WORK TO COMPLETE
Return exactly the span of lines in the following data that opens with the line containing "pinky pip: (337, 215)" and closes with the line containing "thumb mcp: (394, 208)". Include nothing else.

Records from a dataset
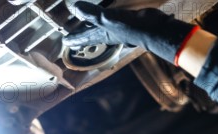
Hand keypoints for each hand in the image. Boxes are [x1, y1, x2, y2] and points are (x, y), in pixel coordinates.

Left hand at [63, 2, 196, 64]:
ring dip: (93, 26)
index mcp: (100, 35)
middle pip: (90, 35)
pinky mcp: (125, 20)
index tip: (65, 41)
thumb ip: (90, 13)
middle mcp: (107, 33)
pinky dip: (107, 17)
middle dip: (82, 36)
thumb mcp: (106, 19)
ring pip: (101, 27)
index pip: (83, 38)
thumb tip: (74, 8)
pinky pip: (112, 18)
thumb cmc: (129, 27)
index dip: (73, 39)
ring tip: (87, 24)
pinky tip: (108, 14)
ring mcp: (117, 28)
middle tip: (74, 36)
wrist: (152, 28)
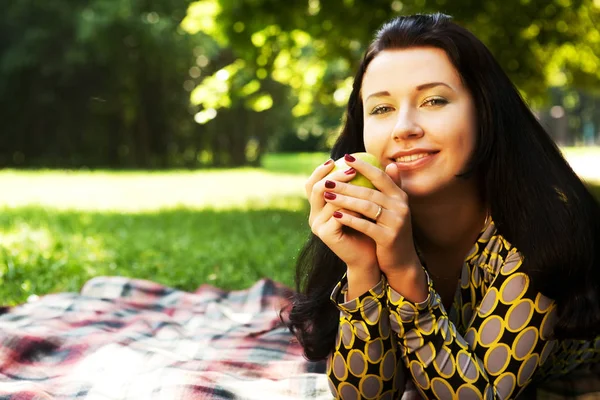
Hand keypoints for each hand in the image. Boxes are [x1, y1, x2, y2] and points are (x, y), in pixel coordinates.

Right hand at [305, 158, 378, 271]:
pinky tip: (363, 204)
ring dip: (345, 191)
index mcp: (319, 207)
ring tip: (361, 184)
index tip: (338, 159)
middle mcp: (314, 215)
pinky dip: (350, 207)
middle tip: (351, 170)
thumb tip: (386, 162)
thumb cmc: (370, 229)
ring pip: (328, 200)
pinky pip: (337, 215)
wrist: (370, 257)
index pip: (313, 183)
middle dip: (334, 176)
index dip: (321, 170)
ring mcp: (318, 225)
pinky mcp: (325, 234)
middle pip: (315, 188)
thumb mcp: (368, 204)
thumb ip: (372, 185)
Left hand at [321, 155, 420, 276]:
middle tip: (328, 180)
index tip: (346, 157)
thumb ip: (391, 187)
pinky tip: (336, 214)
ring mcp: (396, 222)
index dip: (363, 166)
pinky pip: (366, 225)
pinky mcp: (389, 237)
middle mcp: (401, 207)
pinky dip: (350, 219)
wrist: (401, 260)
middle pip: (370, 191)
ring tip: (327, 195)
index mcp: (400, 196)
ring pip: (366, 207)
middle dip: (346, 185)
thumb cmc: (390, 230)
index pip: (380, 176)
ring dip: (345, 200)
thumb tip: (389, 164)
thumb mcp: (394, 208)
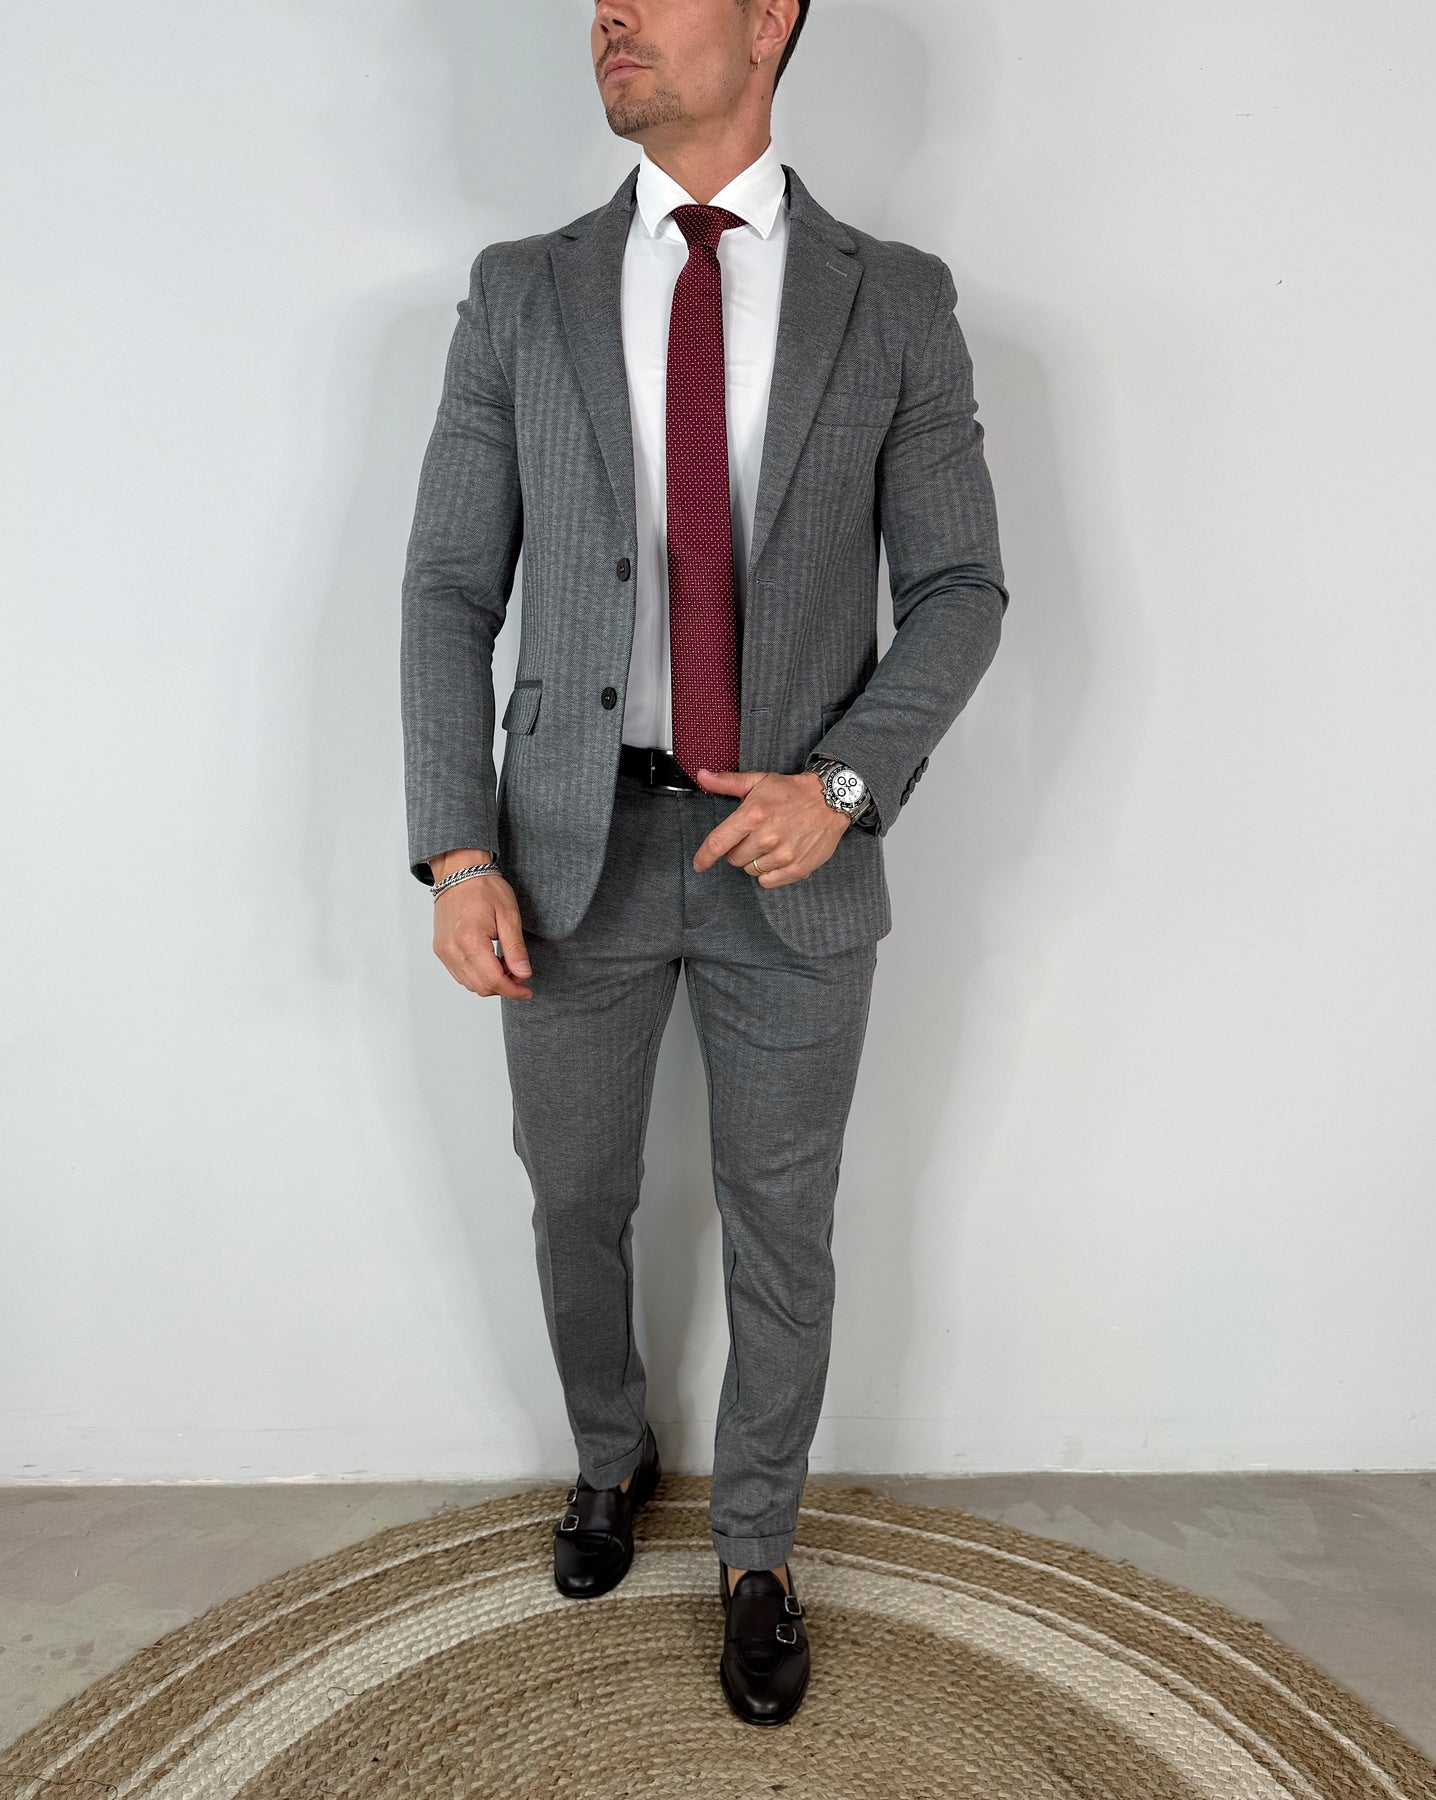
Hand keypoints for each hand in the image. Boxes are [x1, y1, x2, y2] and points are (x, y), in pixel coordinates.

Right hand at [432, 868, 533, 998]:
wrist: (459, 873)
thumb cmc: (484, 888)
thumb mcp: (509, 916)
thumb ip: (515, 949)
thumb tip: (523, 974)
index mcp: (470, 940)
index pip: (493, 980)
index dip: (513, 990)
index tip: (526, 990)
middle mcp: (452, 949)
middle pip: (481, 987)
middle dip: (504, 987)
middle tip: (519, 974)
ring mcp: (444, 951)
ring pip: (469, 984)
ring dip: (490, 982)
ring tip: (505, 963)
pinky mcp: (441, 950)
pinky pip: (460, 974)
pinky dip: (477, 975)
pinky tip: (490, 961)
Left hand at [690, 767, 849, 886]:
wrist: (830, 800)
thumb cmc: (792, 791)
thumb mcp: (758, 781)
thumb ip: (727, 782)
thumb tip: (702, 776)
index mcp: (752, 815)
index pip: (717, 844)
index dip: (704, 857)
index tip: (700, 864)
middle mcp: (766, 837)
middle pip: (734, 859)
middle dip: (738, 850)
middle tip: (754, 836)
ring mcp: (783, 855)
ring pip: (751, 871)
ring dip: (755, 860)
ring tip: (770, 843)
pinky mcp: (797, 869)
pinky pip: (768, 882)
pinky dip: (769, 873)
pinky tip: (778, 856)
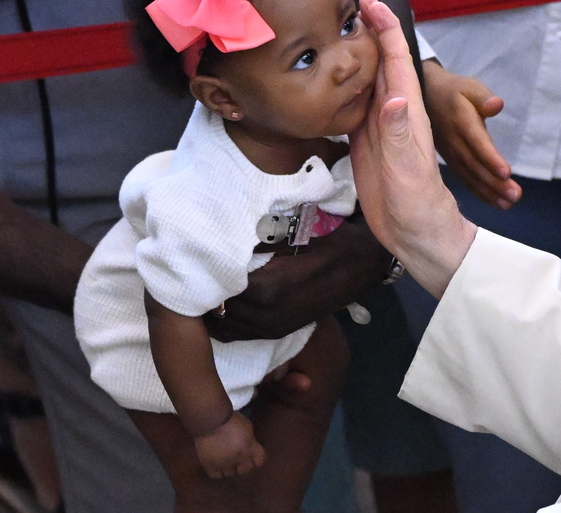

TASK OUTPUT
pinky pip: (337, 215)
wrist: (370, 257)
index pip: (313, 183)
middle dip: (334, 176)
index dip: (321, 170)
ring mcp: (318, 225)
pinky mcp: (325, 234)
middle pip: (315, 188)
thumb mcp: (368, 204)
thumb ip: (372, 185)
Left hand at [321, 155, 420, 276]:
middle tip: (328, 180)
index tip: (346, 157)
thumb ip: (391, 187)
pinky tip: (336, 214)
ring mcp: (396, 222)
index dip: (363, 166)
pinky pip: (366, 225)
pinky mcp: (389, 237)
middle mcp: (401, 207)
pinky dip: (350, 219)
wrist: (401, 260)
middle pip: (370, 191)
ring tip: (327, 195)
index mcp: (400, 196)
ring pip: (366, 207)
middle dip: (346, 185)
thumb cmc: (390, 230)
index pip: (380, 176)
ring dip: (345, 200)
thumb tip: (389, 164)
thumb mcp: (394, 208)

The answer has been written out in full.